Ariel Cohen , a Research Fellow in Russian and Eurasian Studies with The Heritage Foundation, is often called on to testify on Russian and former Soviet politics, energy policy, economics, and law before the US Congress. Dr. Cohen also specializes in international energy security. He serves as a consultant to both the executive branch and the private sector on topics of his expertise.
He has published extensively and regularly provides commentary on Russian and Eurasian affairs for CNN, FOX, all three NBC networks, ABC, BBC-TV, and all many national TV channels in Russia, Ukraine and other countries of the former Soviet Union, Eastern and Central Europe. He is a weekly contributor to the Voice of America radio and TV programs. Dr. Cohen wrote for The Wall Street Journal, The Washington Post, The Washington Times, The Journal of Commerce, and many other publications. Cohen is on the Board of Editors for Central Asia and Caucasus Journal (Sweden), and Board of Advisers of Caspian Crossroads. He is also on the Advisory Board of the Potomac Institute for Public Policy Terrorism Studies Center and a member of Deterrence Analysis Center at National Institute for Public Policy (NIPP). Dr. Cohen has managed media research projects for Radio Liberty's then-Soviet audience. His book, Russian Imperialism: Development and Crisis, was published in 1996 and in 1998 by Greenwood/Praeger. He is a member of the Council of Foreign Relations, International Institute for Strategic Studies, American Association for Advancement of Slavic Studies, and Association for Study of Nationalities, He earned his Ph.D. and Masters at the Fletcher School of Law and Diplomacy at Tufts University and his L.L.B. at Bar Ilan University Law School in Israel.
Svante E. Cornell is Deputy Director of the Central Asia-Caucasus Institute and Assistant Research Professor at the Nitze School of Advanced International Studies, Johns Hopkins University.

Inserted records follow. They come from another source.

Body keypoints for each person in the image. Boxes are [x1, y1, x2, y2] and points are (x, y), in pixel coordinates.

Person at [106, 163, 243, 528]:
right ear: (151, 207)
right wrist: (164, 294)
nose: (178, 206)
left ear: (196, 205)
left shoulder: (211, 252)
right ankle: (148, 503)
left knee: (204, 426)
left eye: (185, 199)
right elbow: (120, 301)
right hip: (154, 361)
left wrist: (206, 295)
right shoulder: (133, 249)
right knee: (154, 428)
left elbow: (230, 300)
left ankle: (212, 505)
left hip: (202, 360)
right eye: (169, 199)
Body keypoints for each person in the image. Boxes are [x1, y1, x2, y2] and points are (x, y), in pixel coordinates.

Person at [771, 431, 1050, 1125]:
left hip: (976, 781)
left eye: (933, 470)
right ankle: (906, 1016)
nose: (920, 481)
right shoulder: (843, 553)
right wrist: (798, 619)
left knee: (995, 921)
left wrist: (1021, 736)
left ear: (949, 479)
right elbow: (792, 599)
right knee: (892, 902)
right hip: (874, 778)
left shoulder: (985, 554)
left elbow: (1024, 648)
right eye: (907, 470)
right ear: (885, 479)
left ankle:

He is also Research Director of the Silk Road Studies Program and Associate Professor of East European Studies at Uppsala University, Sweden. He is the Editor of the Central Asia-Caucasus Analyst (www.cacianalyst.org). He holds a Ph.D. degree in Peace and Conflict Studies from Uppsala University, an Honorary Doctorate from the Academy of Sciences of Azerbaijan, and a degree in international relations from the Middle East Technical University, Ankara, Turkey.
Robert O. Freedman is the Peggy Meyerhoff Pearlstone Professor of Political Science at Baltimore Hebrew University and is Visiting Professor of Political Science at Johns Hopkins University. Among his recent publications are Moscow and the Middle East (Cambridge, England: Cambridge University Press, 1991), Israel Under Rabin (Boulder, Colorado: Westview Press, 1995), The Middle East and the Peace Process (Gainesville, Florida: University Press of Florida, 1998) and The Middle East Enters the 21st Century (Gainesville, Florida: University Press of Florida, 2002). Dr. Freedman has also served on a number of US missions to discuss the contemporary Middle East with scholars and government leaders in Russia and China.
Ali M. Koknar is a Washington, D.C.-based private security consultant. Originally from Turkey, he studied law and business management in his native country and in South Africa before moving to the United States. With a background in international trade, aviation and law enforcement, he specializes in counter-terrorism and organized crime in the Near East, Balkans, Caucasus, Central Asia and sub-Saharan Africa. His e-mail is akoknar@aol.com.
Dina R. Spechler (Ph.D., Harvard University) is Associate Professor of Political Science at Indiana University. Her books include Permitted Dissent in the USSR and Domestic Influences on Soviet Foreign Policy. Her current research in on major changes in the foreign policies of Russia, the USA, and Israel.